In the Blog

Making comics!

July 21st, 2008     by Tiina Johns     Comments

Recently, after a stint of reading a bunch of great comics, I got inspired, and thought, “I’ll make comics!” Or maybe I had just read a bunch of sexist comics not fit to use as kitty litter and thought, “God, I could make a way better comic than that.”

I quickly discovered a difficult truth: making comics is hard!

I can’t draw! Characters’ facial expressions are impossible to capture and drawing hands, wtf? Also, combining words and pictures - how does that work? I know I like reading stories this way, but why? How do I make a story that’s interesting and not just me rambling on about my cat? Or how can I make me and my cat look really great?

Luckily, there are some amazing resources available.

Jessica Abel and Matt Madden recently put out a book called Drawing Words and Writing Pictures. It’s a beautifully designed and endlessly useful comics resource. Abel and Madden have structured the book as a comics course, so each chapter is a lesson with history, instructions, examples and homework. For anyone who has graduated or dropped out and misses structured education, this book is like a comic correspondence course. Every aspect of the complex world of comic-making is explored: pencilling, inking and lettering, character design, story structure, and even publishing.

Jessica Abel is best known for her graphic novel, La Perdida, the amazing story of a young American women exploring her familial roots in Mexico and getting wrapped up in an intense political situation. Abel also recently scripted Life Sucks, a hilarious, post-modern comic about a vampire who’s forced to work in a convenience store for all eternity. I love Abel’s art and writing, and she turns out to be a great teacher too.

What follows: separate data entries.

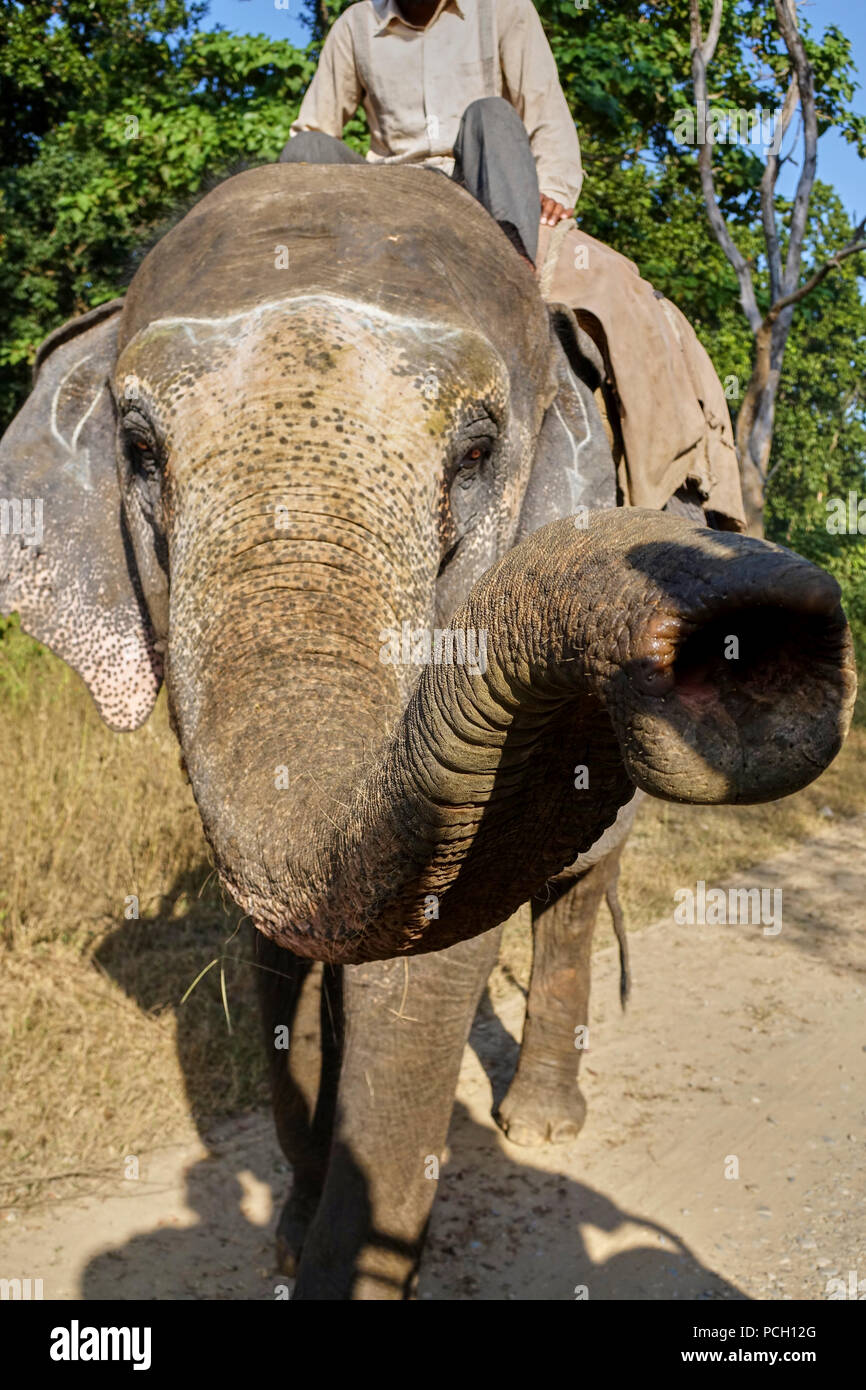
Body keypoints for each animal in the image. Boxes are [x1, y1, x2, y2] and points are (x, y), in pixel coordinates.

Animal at [0, 162, 856, 1301]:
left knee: (579, 889)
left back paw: (540, 1126)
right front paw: (290, 1233)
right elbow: (276, 951)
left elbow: (418, 975)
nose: (749, 623)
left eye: (477, 453)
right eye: (138, 450)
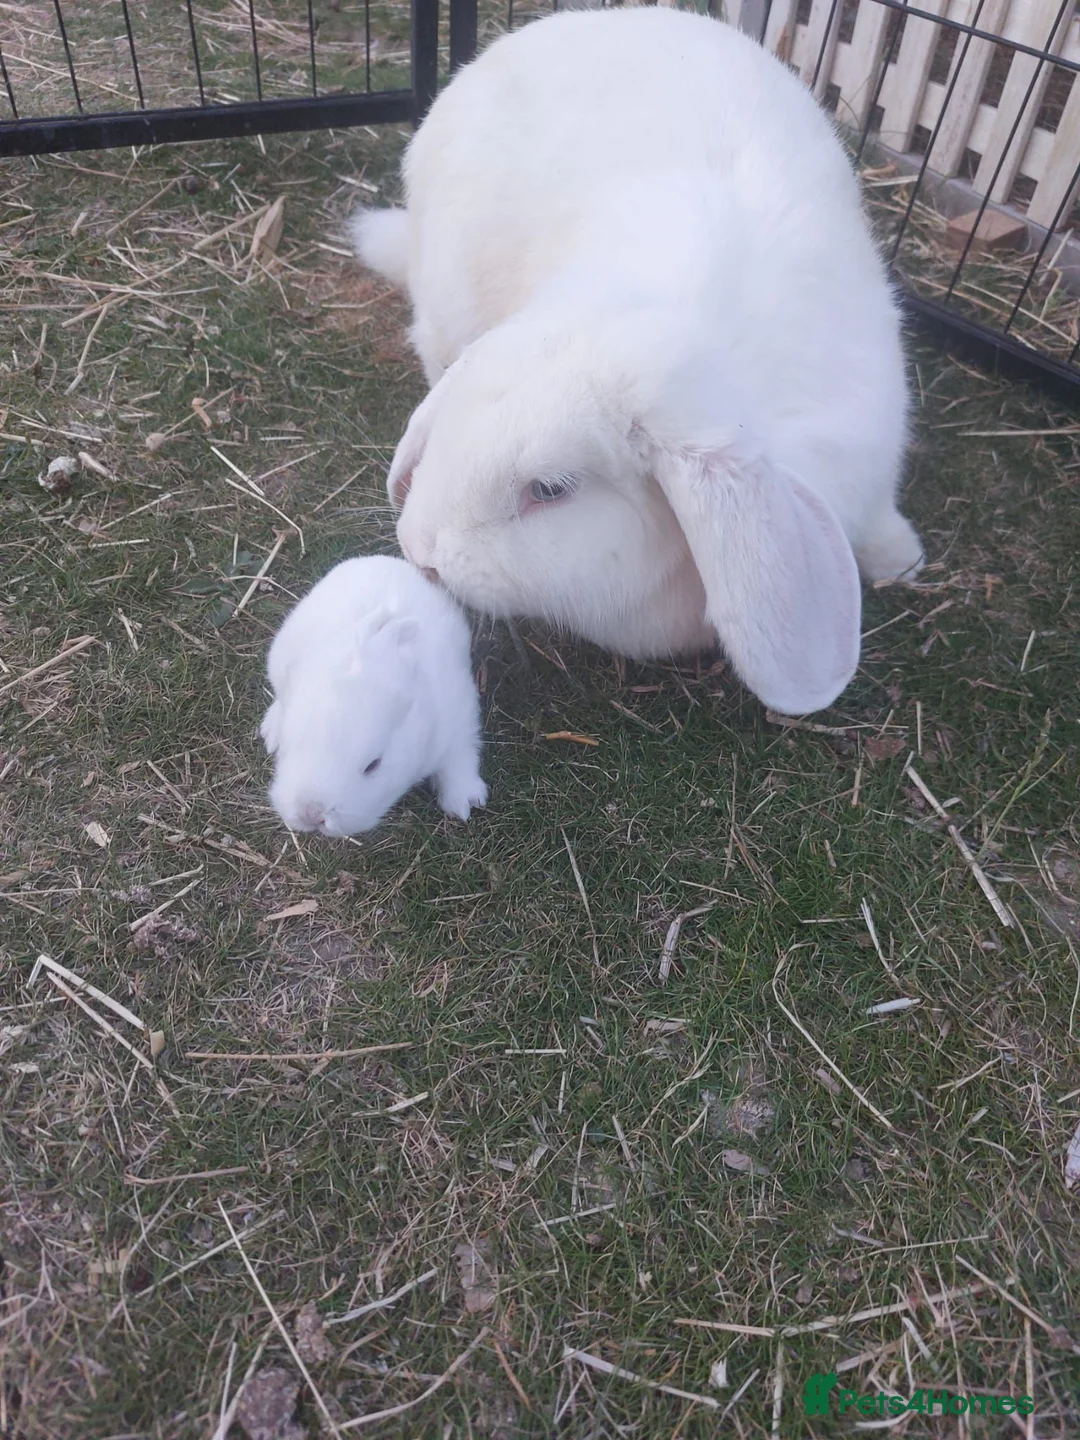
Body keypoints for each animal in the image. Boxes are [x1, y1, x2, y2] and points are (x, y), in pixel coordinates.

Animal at [260, 555, 488, 837]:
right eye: (289, 746)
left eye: (373, 765)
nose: (311, 813)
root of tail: (380, 560)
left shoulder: (460, 720)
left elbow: (460, 759)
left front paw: (464, 803)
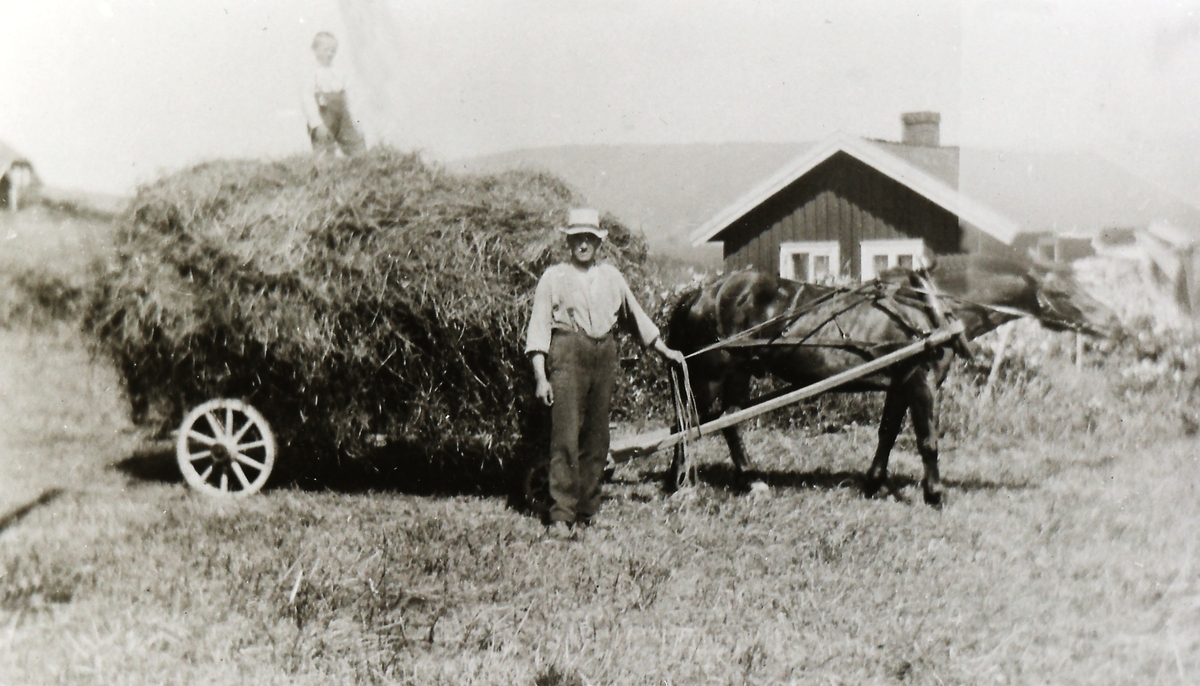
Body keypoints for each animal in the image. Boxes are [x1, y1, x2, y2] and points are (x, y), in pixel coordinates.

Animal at [667, 251, 1113, 503]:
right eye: (1065, 292)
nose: (1113, 323)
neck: (930, 307)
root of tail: (699, 294)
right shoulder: (921, 380)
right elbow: (927, 440)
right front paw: (935, 494)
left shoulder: (900, 383)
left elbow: (887, 433)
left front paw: (875, 483)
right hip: (710, 373)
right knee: (689, 424)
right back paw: (679, 485)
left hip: (739, 374)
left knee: (728, 422)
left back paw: (748, 480)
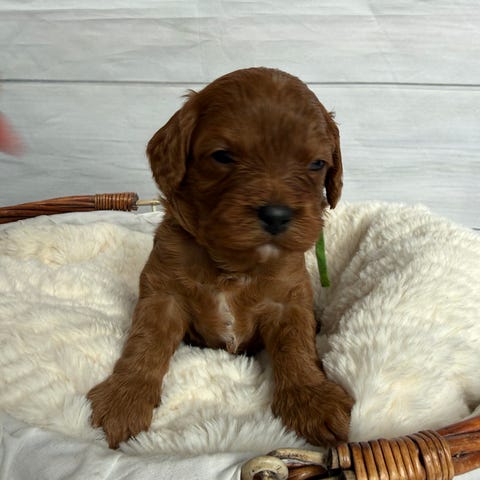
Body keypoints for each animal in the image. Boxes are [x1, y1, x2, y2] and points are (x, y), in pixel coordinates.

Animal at [87, 67, 353, 449]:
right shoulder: (163, 295)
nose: (277, 215)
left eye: (317, 164)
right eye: (223, 157)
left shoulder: (289, 302)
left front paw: (311, 399)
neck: (234, 264)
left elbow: (297, 346)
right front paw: (126, 396)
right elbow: (145, 341)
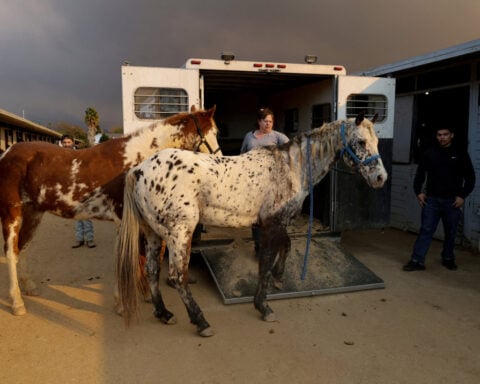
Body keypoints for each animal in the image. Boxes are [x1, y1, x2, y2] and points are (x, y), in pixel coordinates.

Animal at [0, 106, 221, 316]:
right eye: (214, 132)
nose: (219, 160)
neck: (134, 162)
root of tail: (6, 154)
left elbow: (140, 258)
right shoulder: (123, 221)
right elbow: (124, 259)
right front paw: (122, 305)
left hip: (33, 213)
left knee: (23, 248)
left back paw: (29, 287)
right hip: (11, 213)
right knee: (11, 252)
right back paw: (17, 303)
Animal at [117, 113, 390, 336]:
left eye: (377, 141)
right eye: (361, 142)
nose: (380, 178)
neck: (290, 168)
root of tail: (139, 170)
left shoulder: (276, 222)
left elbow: (285, 247)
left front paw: (278, 277)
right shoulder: (272, 223)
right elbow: (265, 262)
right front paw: (263, 306)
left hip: (153, 233)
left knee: (153, 270)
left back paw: (164, 313)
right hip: (179, 233)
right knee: (177, 276)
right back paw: (201, 322)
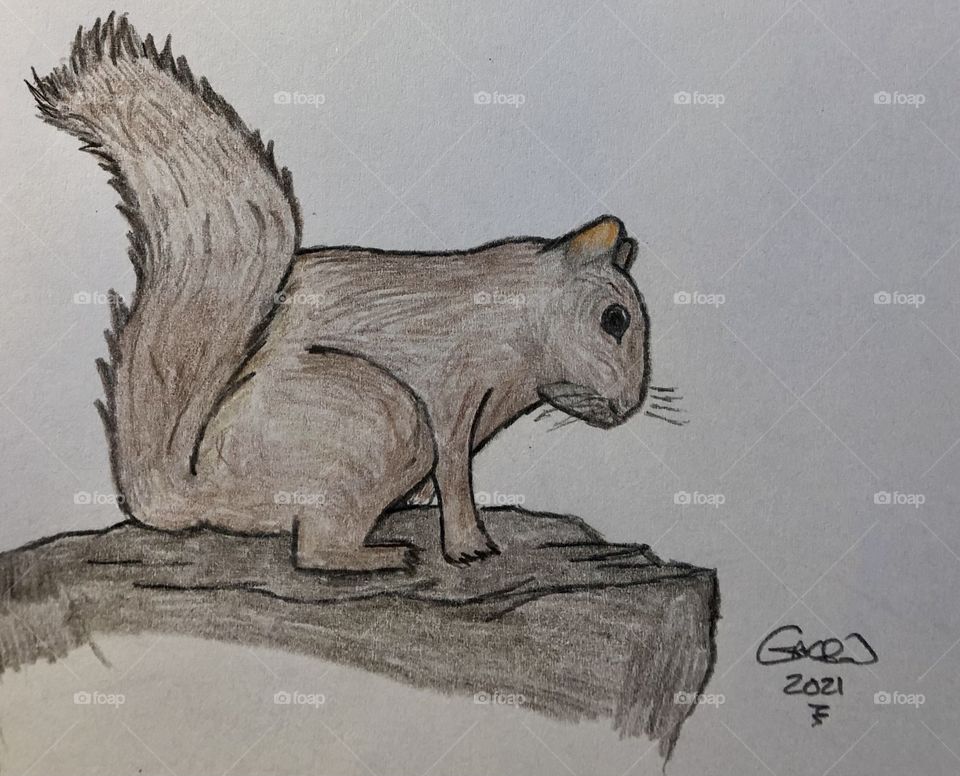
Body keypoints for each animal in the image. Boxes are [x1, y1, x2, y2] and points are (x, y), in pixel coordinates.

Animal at [29, 13, 659, 571]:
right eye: (615, 320)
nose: (628, 407)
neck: (520, 317)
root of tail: (197, 493)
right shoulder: (453, 384)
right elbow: (454, 467)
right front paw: (468, 545)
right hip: (381, 418)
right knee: (312, 549)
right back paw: (378, 556)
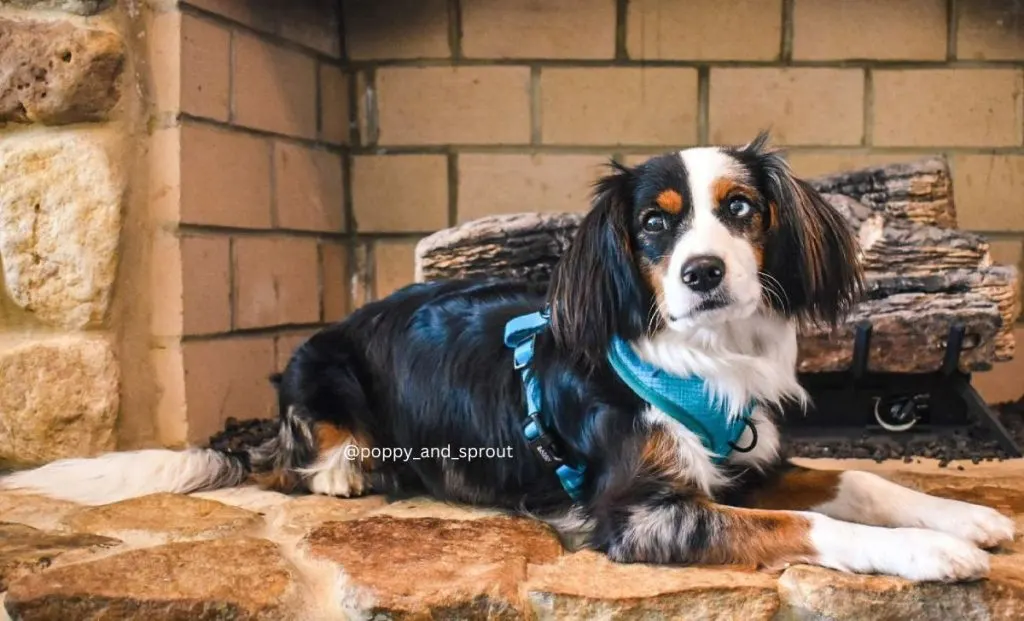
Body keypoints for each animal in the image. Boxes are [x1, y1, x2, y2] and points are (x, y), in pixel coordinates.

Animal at [4, 132, 1011, 582]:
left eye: (740, 208)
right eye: (655, 224)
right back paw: (345, 471)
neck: (702, 357)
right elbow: (810, 523)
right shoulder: (642, 514)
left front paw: (965, 515)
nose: (704, 271)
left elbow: (858, 477)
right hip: (321, 365)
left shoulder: (748, 459)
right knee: (297, 462)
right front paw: (931, 550)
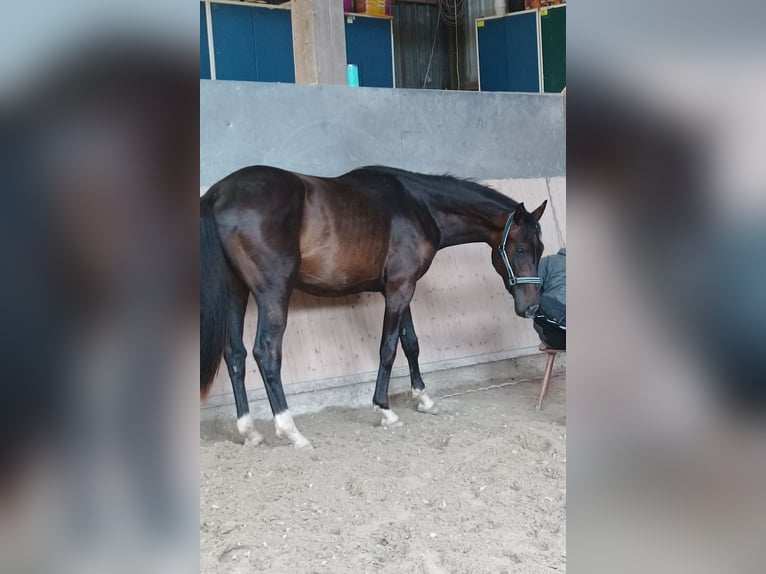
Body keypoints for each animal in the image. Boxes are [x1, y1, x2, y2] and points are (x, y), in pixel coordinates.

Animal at [198, 166, 544, 450]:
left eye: (540, 249)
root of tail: (218, 193)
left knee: (235, 355)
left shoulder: (401, 287)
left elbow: (411, 343)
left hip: (236, 292)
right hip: (273, 293)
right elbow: (388, 349)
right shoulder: (399, 288)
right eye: (520, 249)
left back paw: (250, 432)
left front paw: (423, 398)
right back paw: (291, 430)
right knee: (266, 352)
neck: (419, 205)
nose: (530, 308)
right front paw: (385, 409)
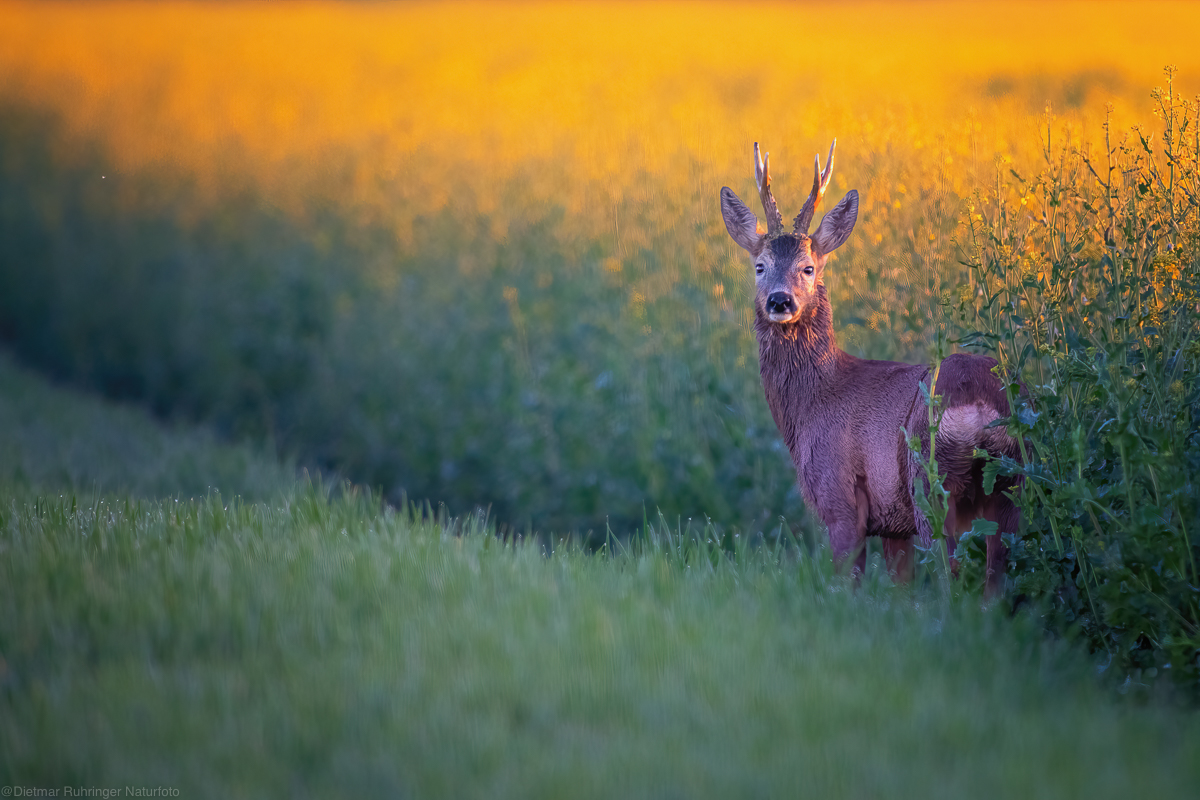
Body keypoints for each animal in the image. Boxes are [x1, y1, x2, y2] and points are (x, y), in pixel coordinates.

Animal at [715, 142, 1017, 594]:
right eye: (760, 266)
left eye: (809, 267)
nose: (780, 301)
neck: (816, 399)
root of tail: (979, 400)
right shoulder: (893, 524)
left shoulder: (838, 495)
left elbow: (848, 584)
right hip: (1013, 479)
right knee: (998, 578)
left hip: (929, 476)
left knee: (950, 570)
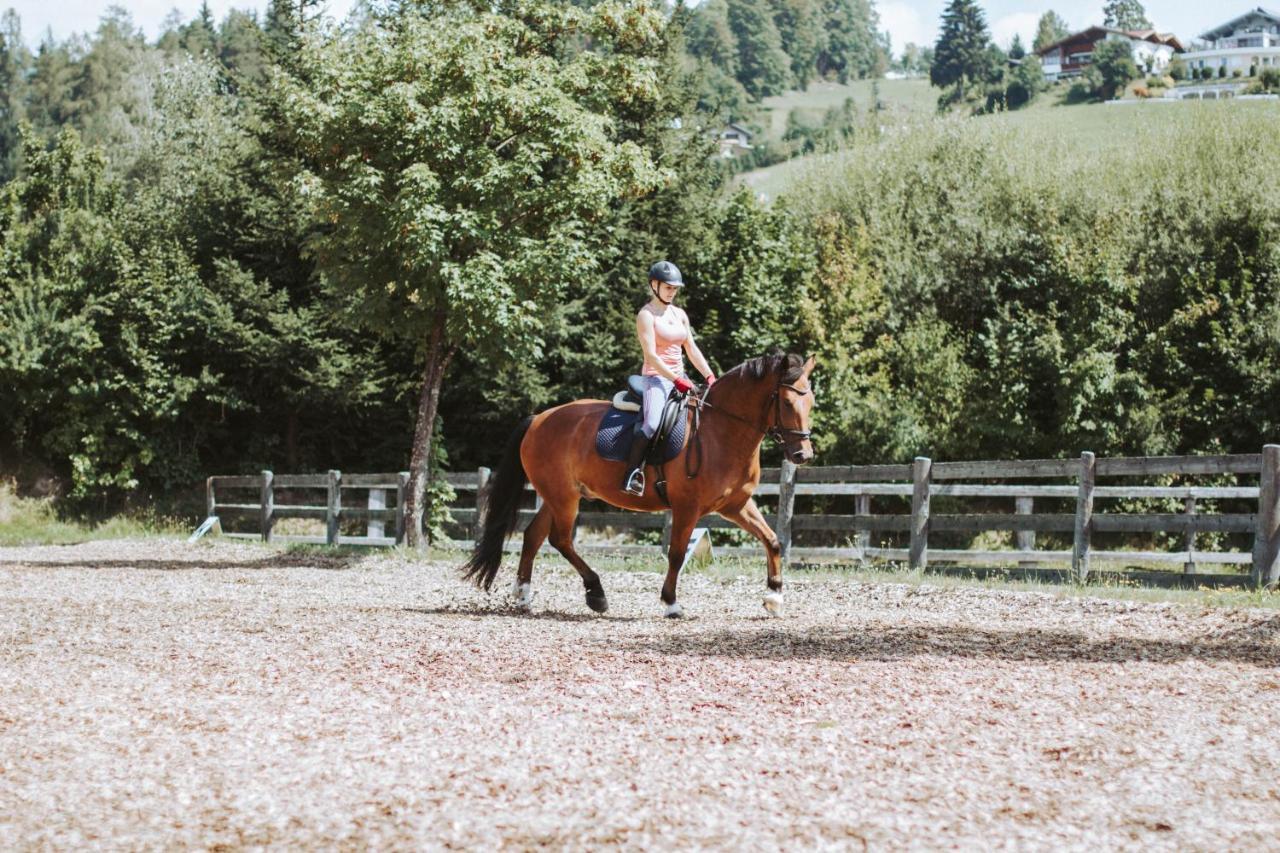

After all my bitching about how making comics is so difficult, I stumbled upon a book called Drawing Comics Is Easy, made by the accomplished comics creator Alexa Kitchen.

She has a fun and awesome approach to making comics, with a particular focus on character design. Oh yeah, and she’s seven years old.


Of course, the best known comics how-to dude is theorist and cartoonist Scott McCloud. His book, Understanding Comics is essential reading for anyone interested in comics.

Have you ever tried making comics? Ever created an awesome one? Drawn a stick figure with a word balloon that says “I stink” and written your co-worker’s name underneath? Please try it! Don’t forget the stink lines.